Among the entries that follow, some lines contain the word "DRIVE". Show all of them.
Task inputs Block Start
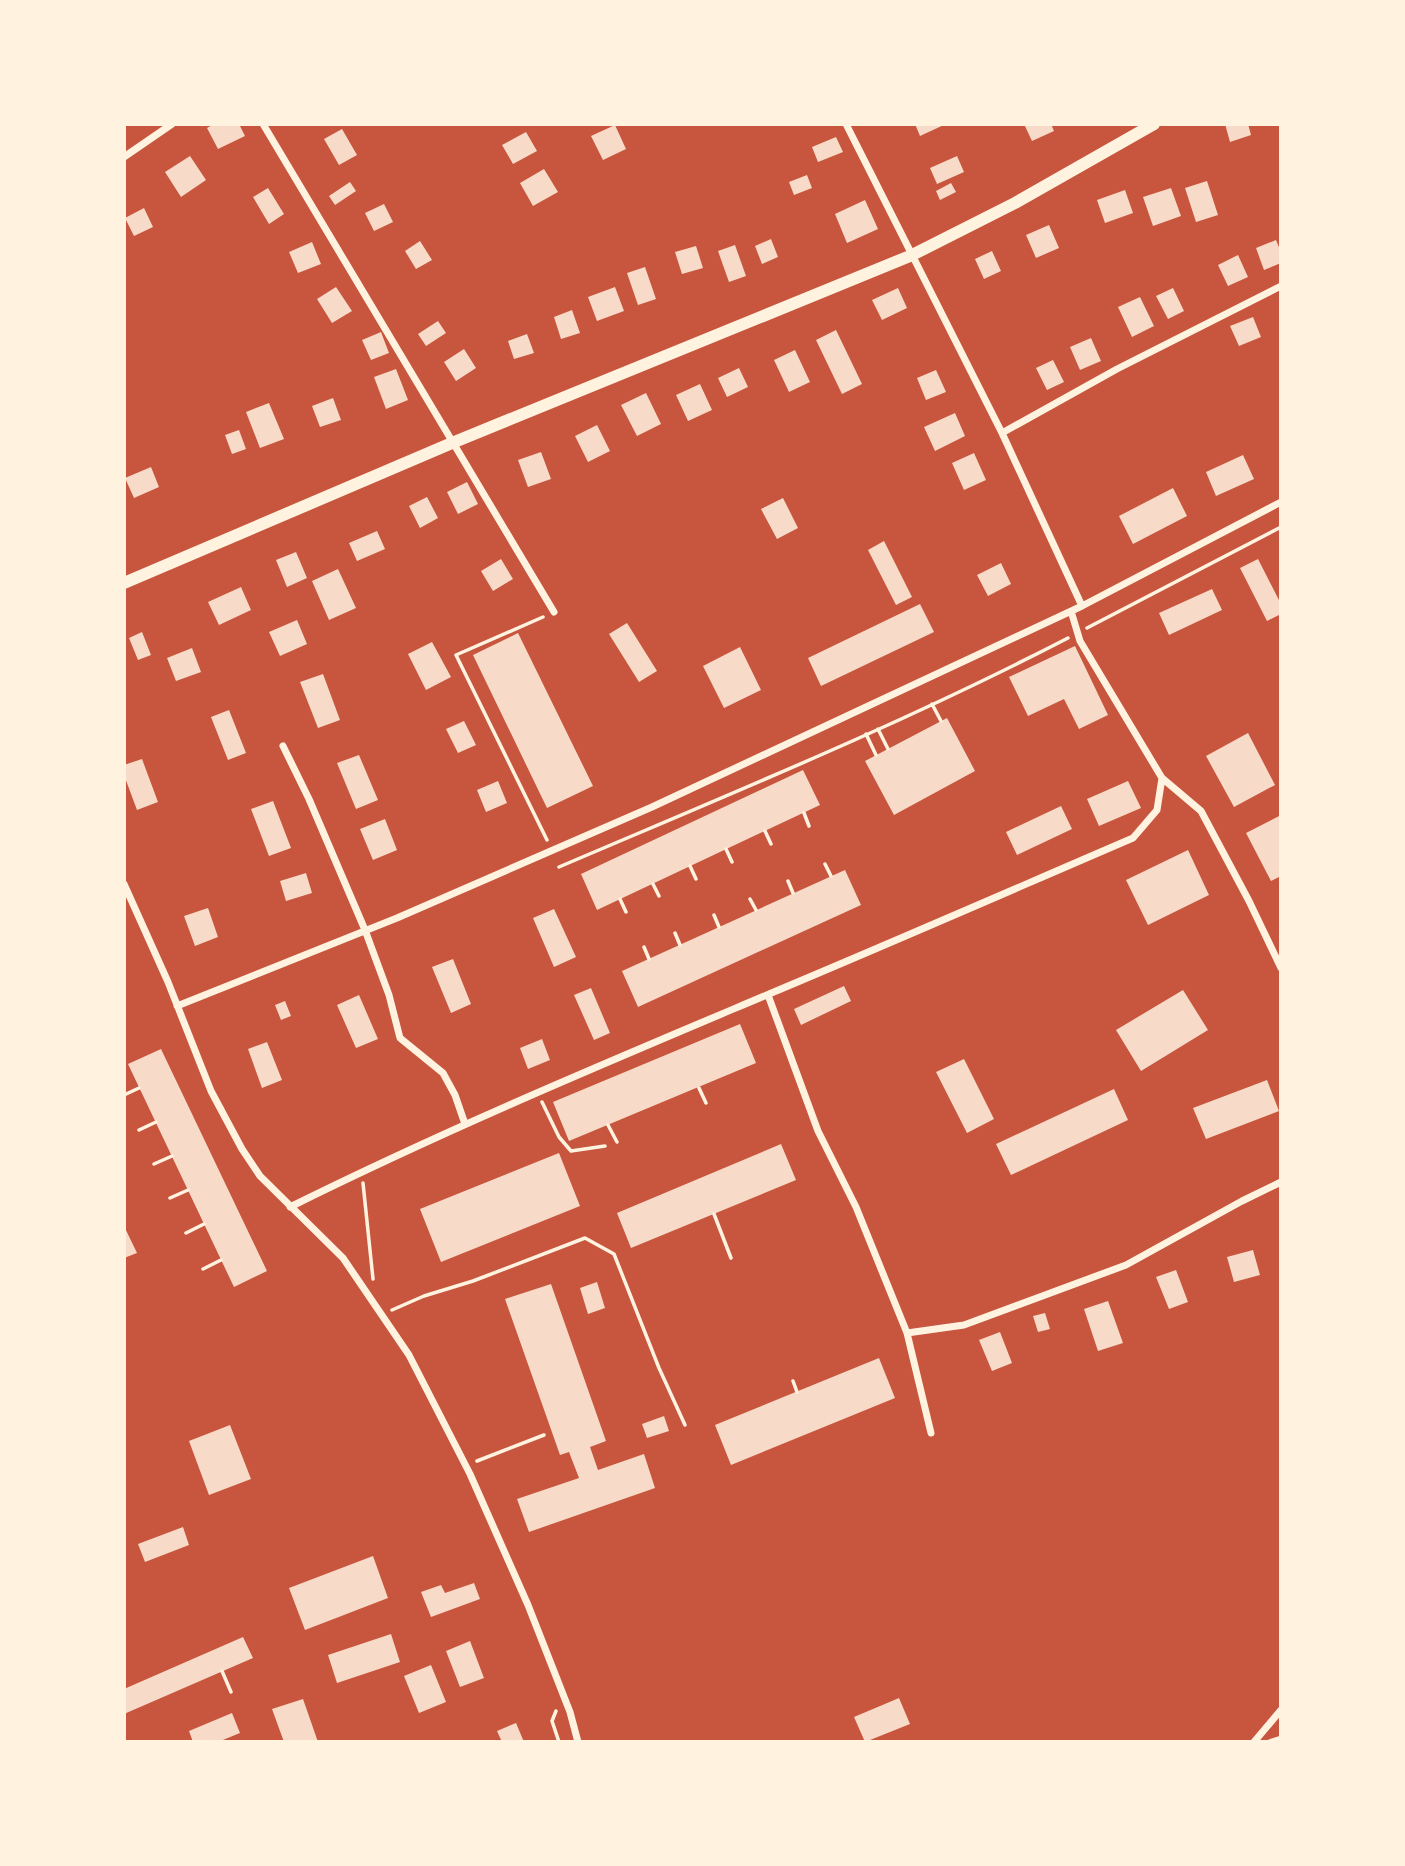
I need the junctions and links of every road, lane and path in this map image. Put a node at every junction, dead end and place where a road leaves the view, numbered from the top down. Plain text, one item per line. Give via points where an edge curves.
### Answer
1 (172, 124) edge
2 (263, 124) edge
3 (846, 124) edge
4 (1154, 124) edge
5 (124, 157) edge
6 (910, 256) junction
7 (1281, 286) edge
8 (1002, 433) junction
9 (452, 443) junction
10 (1281, 502) edge
11 (1281, 527) edge
12 (124, 583) edge
13 (1082, 606) junction
14 (1071, 611) junction
15 (554, 612) joint
16 (1078, 633) junction
17 (932, 704) junction
18 (941, 721) dead end
19 (878, 729) junction
20 (866, 734) junction
21 (283, 746) dead end
22 (888, 749) dead end
23 (876, 755) dead end
24 (1162, 778) junction
25 (804, 813) dead end
26 (810, 826) dead end
27 (765, 831) dead end
28 (771, 844) dead end
29 (726, 849) dead end
30 (552, 851) junction
31 (732, 862) dead end
32 (825, 864) dead end
33 (690, 866) dead end
34 (559, 867) dead end
35 (831, 876) dead end
36 (696, 879) dead end
37 (788, 881) dead end
38 (124, 884) edge
39 (653, 884) dead end
40 (793, 893) dead end
41 (659, 896) dead end
42 (620, 899) dead end
43 (750, 899) dead end
44 (755, 910) dead end
45 (626, 912) dead end
46 (714, 915) dead end
47 (719, 927) dead end
48 (365, 930) junction
49 (675, 933) dead end
50 (680, 944) dead end
51 (644, 947) dead end
52 (649, 959) dead end
53 (1281, 968) edge
54 (768, 995) junction
55 (177, 1006) junction
56 (139, 1088) dead end
57 (699, 1088) dead end
58 (538, 1094) junction
59 (124, 1095) edge
60 (706, 1103) dead end
61 (156, 1122) dead end
62 (465, 1124) junction
63 (608, 1125) dead end
64 (139, 1130) dead end
65 (617, 1142) dead end
66 (605, 1146) dead end
67 (172, 1156) dead end
68 (154, 1164) dead end
69 (361, 1171) junction
70 (1281, 1182) edge
71 (188, 1190) dead end
72 (170, 1198) dead end
73 (290, 1207) junction
74 (714, 1214) dead end
75 (204, 1224) dead end
76 (186, 1233) dead end
77 (731, 1258) dead end
78 (221, 1260) dead end
79 (203, 1269) dead end
80 (373, 1279) dead end
81 (383, 1315) junction
82 (907, 1333) junction
83 (793, 1381) dead end
84 (797, 1392) dead end
85 (685, 1425) dead end
86 (931, 1433) dead end
87 (544, 1435) dead end
88 (465, 1465) junction
89 (222, 1671) dead end
90 (231, 1692) dead end
91 (563, 1694) junction
92 (1281, 1710) edge
93 (1281, 1738) edge
94 (559, 1742) edge
95 (578, 1742) edge
96 (1254, 1742) edge
97 (1269, 1742) edge

1 - 5 street
2 - 9 street
3 - 6 street
4 - 6 street
6 - 8 street
6 - 9 street
7 - 8 street
8 - 13 street
9 - 12 street
9 - 15 street
10 - 13 street
11 - 16 path
13 - 14 street
14 - 16 street
14 - 30 street
15 - 30 path via 456,655
16 - 17 path
16 - 24 street
17 - 18 path
17 - 19 path
19 - 20 path
19 - 22 path
20 - 23 path
20 - 34 path
21 - 48 street
24 - 53 street via 1201,811
24 - 54 street via 1157,810 1133,838
25 - 26 path
27 - 28 path
29 - 31 path
30 - 48 street
32 - 35 path
33 - 36 path
37 - 40 path
38 - 55 street
39 - 41 path
42 - 45 path
43 - 44 path
46 - 47 path
48 - 55 street
48 - 62 street via 400,1038 443,1073
49 - 50 path
51 - 52 path
54 - 58 street
54 - 82 street via 818,1131 856,1207
55 - 73 street via 211,1091 242,1149
56 - 59 path
57 - 60 path
58 - 62 street
58 - 66 path via 571,1151
61 - 64 path
62 - 69 street
63 - 65 path
67 - 68 path
69 - 73 street
69 - 80 path
70 - 82 street via 1126,1265 964,1325
71 - 72 path
73 - 81 street via 343,1258
74 - 77 path
75 - 76 path
78 - 79 path
81 - 85 path via 585,1238 614,1254
81 - 88 street via 410,1355
82 - 86 street
83 - 84 path
87 - 88 path
88 - 91 street
89 - 90 path
91 - 94 path via 552,1721
91 - 95 street
92 - 96 street
93 - 97 lane

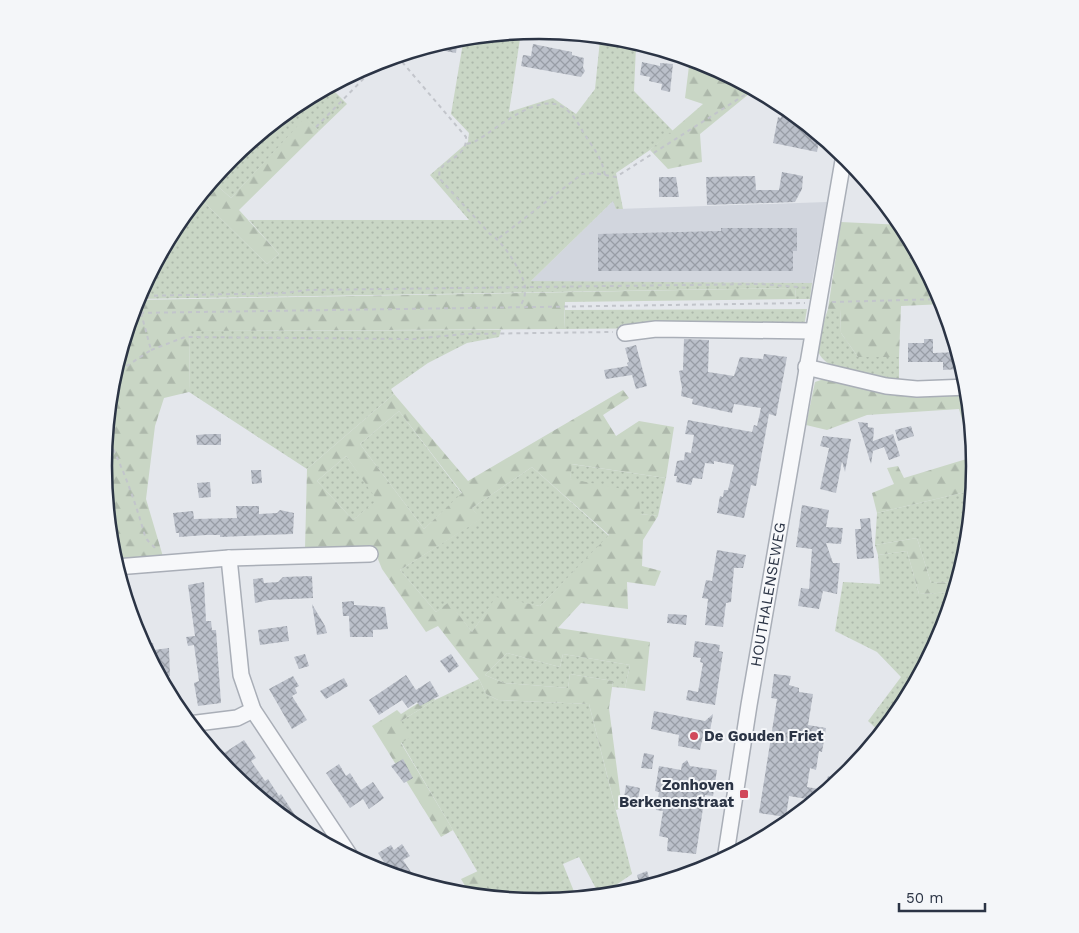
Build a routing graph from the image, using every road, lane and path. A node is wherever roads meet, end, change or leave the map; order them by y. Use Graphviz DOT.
graph roads {
  1 [pos="401,61"];
  2 [pos="367,75"];
  3 [pos="748,93"];
  4 [pos="316,128"];
  5 [pos="467,144"];
  6 [pos="842,164"];
  7 [pos="606,177"];
  8 [pos="498,238"];
  9 [pos="525,286"];
  10 [pos="147,296"];
  11 [pos="819,296"];
  12 [pos="933,299"];
  13 [pos="520,307"];
  14 [pos="141,313"];
  15 [pos="813,331"];
  16 [pos="624,332"];
  17 [pos="151,350"];
  18 [pos="806,367"];
  19 [pos="123,368"];
  20 [pos="960,387"];
  21 [pos="113,448"];
  22 [pos="370,554"];
  23 [pos="229,558"];
  24 [pos="162,564"];
  25 [pos="124,567"];
  26 [pos="254,710"];
  27 [pos="197,723"];
  28 [pos="344,847"];
  29 [pos="726,851"];
  1 -- 5 [label="path"];
  2 -- 4 [label="path"];
  3 -- 7 [label="path"];
  5 -- 7 [label="path"];
  5 -- 8 [label="path"];
  6 -- 11 [label="street, HOUTHALENSEWEG"];
  7 -- 8 [label="path"];
  8 -- 9 [label="path"];
  9 -- 10 [label="path"];
  9 -- 11 [label="path"];
  9 -- 13 [label="path"];
  11 -- 12 [label="path"];
  11 -- 13 [label="path"];
  11 -- 15 [label="street, HOUTHALENSEWEG"];
  13 -- 14 [label="path"];
  14 -- 17 [label="path"];
  15 -- 16 [label="street"];
  15 -- 18 [label="street, HOUTHALENSEWEG"];
  16 -- 17 [label="path"];
  17 -- 19 [label="path"];
  18 -- 20 [label="street"];
  18 -- 29 [label="street, HOUTHALENSEWEG"];
  21 -- 24 [label="path"];
  22 -- 23 [label="street"];
  23 -- 24 [label="street"];
  23 -- 26 [label="street"];
  24 -- 25 [label="street"];
  26 -- 27 [label="street"];
  26 -- 28 [label="street"];
}
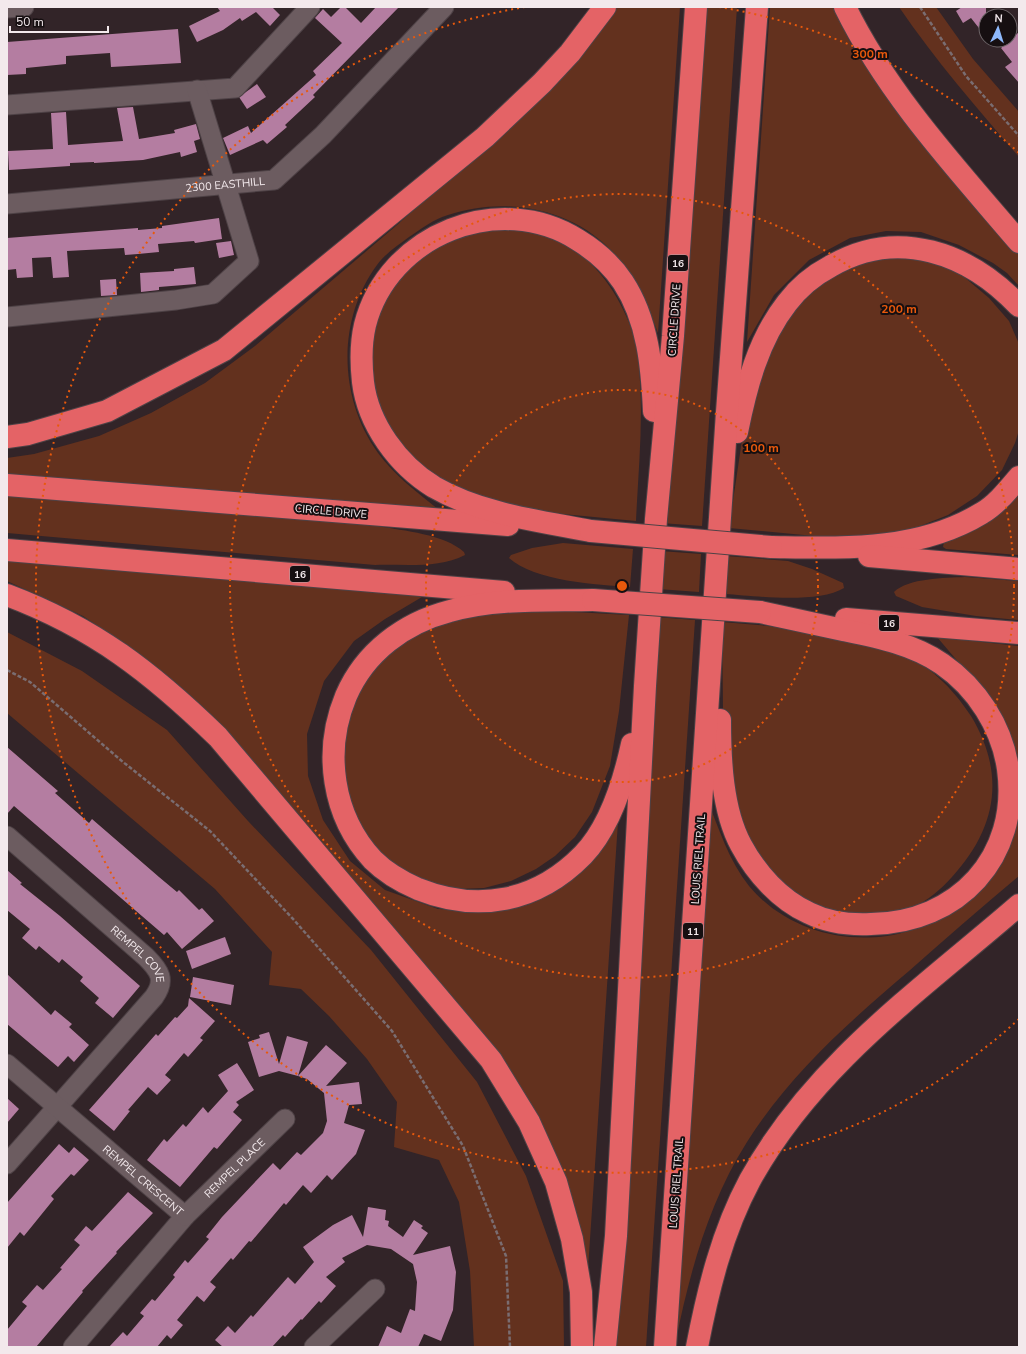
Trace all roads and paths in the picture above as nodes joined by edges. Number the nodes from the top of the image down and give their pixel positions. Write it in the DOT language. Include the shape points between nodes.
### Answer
graph roads {
  1 [pos="24,7"];
  2 [pos="310,7"];
  3 [pos="444,7"];
  4 [pos="605,7"];
  5 [pos="696,7"];
  6 [pos="757,7"];
  7 [pos="845,7"];
  8 [pos="920,7"];
  9 [pos="7,8"];
  10 [pos="198,90"];
  11 [pos="7,105"];
  12 [pos="1019,136"];
  13 [pos="227,186"];
  14 [pos="7,204"];
  15 [pos="1019,242"];
  16 [pos="1019,306"];
  17 [pos="7,317"];
  18 [pos="7,437"];
  19 [pos="1019,477"];
  20 [pos="7,485"];
  21 [pos="720,516"];
  22 [pos="656,519"];
  23 [pos="591,531"];
  24 [pos="771,547"];
  25 [pos="7,550"];
  26 [pos="1019,569"];
  27 [pos="716,579"];
  28 [pos="7,595"];
  29 [pos="593,600"];
  30 [pos="760,612"];
  31 [pos="1019,633"];
  32 [pos="7,670"];
  33 [pos="645,686"];
  34 [pos="7,836"];
  35 [pos="1019,905"];
  36 [pos="7,1064"];
  37 [pos="57,1108"];
  38 [pos="285,1119"];
  39 [pos="7,1164"];
  40 [pos="185,1216"];
  41 [pos="375,1289"];
  42 [pos="73,1347"];
  43 [pos="314,1347"];
  44 [pos="510,1347"];
  45 [pos="582,1347"];
  46 [pos="605,1347"];
  47 [pos="665,1347"];
  48 [pos="697,1347"];
  1 -- 9 [label="street"];
  2 -- 10 [label="street" via="235,88"];
  3 -- 13 [label="street, 2300 EASTHILL" via="323,135 274,180"];
  4 -- 18 [label="highway" via="542,83 485,137 224,350 107,411 28,434"];
  5 -- 22 [label="highway, CIRCLE DRIVE / 16" via="673,336"];
  6 -- 21 [label="highway"];
  7 -- 15 [label="highway" via="891,84 926,131"];
  8 -- 12 [label="path" via="966,76"];
  10 -- 11 [label="street"];
  10 -- 13 [label="street"];
  13 -- 14 [label="street, 2300 EASTHILL"];
  13 -- 17 [label="street" via="249,261 213,294"];
  16 -- 21 [label="highway" via="1001,287 973,267 922,248 870,249 842,259 806,282 787,302 775,320 752,369"];
  19 -- 24 [label="highway" via="983,513 960,525 907,542 845,548"];
  20 -- 23 [label="highway, CIRCLE DRIVE"];
  21 -- 27 [label="highway, LOUIS RIEL TRAIL / 11"];
  22 -- 23 [label="highway" via="653,377 643,325 623,282 608,263 591,248 550,226 501,219 477,221 454,227 435,236 399,264 372,304 365,326 362,374 370,414 399,457 434,486 456,498 534,520"];
  22 -- 33 [label="highway, CIRCLE DRIVE / 16"];
  23 -- 24 [label="highway, CIRCLE DRIVE, bridge"];
  24 -- 26 [label="highway"];
  25 -- 29 [label="highway, 16"];
  27 -- 30 [label="highway" via="722,779 740,844 754,865 787,901 810,914 831,921 857,925 903,922 945,906 977,880 998,846 1006,824 1010,803 1007,758 991,716 962,680 942,664 919,652 892,641"];
  27 -- 47 [label="highway, LOUIS RIEL TRAIL / 11"];
  28 -- 45 [label="highway" via="93,635 152,676 182,702 223,744 491,1060 529,1122 543,1151 565,1211 581,1292"];
  29 -- 30 [label="highway, 16, bridge"];
  29 -- 33 [label="highway" via="493,602 448,611 408,627 374,654 348,691 334,733 334,782 341,805 357,838 374,861 393,876 432,894 454,900 499,901 525,894 548,883 584,854 599,835 628,762"];
  30 -- 31 [label="highway, 16"];
  32 -- 44 [label="path" via="30,682 123,762 210,831 392,1030 463,1146 506,1256"];
  33 -- 46 [label="highway" via="616,1236"];
  34 -- 37 [label="street, REMPEL COVE" via="146,957 161,977 160,988 154,997"];
  35 -- 48 [label="highway" via="860,1040 806,1098 786,1124 750,1181 736,1210 714,1272"];
  36 -- 37 [label="street, REMPEL CRESCENT"];
  37 -- 39 [label="street"];
  37 -- 40 [label="street, REMPEL CRESCENT"];
  38 -- 40 [label="street, REMPEL PLACE"];
  40 -- 42 [label="street, REMPEL CRESCENT"];
  41 -- 43 [label="street"];
}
Task inputs Block End
=== Exercise answer ===
  5 -- 22 [label="highway, CIRCLE DRIVE / 16" via="673,336"];
  20 -- 23 [label="highway, CIRCLE DRIVE"];
  22 -- 33 [label="highway, CIRCLE DRIVE / 16"];
  23 -- 24 [label="highway, CIRCLE DRIVE, bridge"];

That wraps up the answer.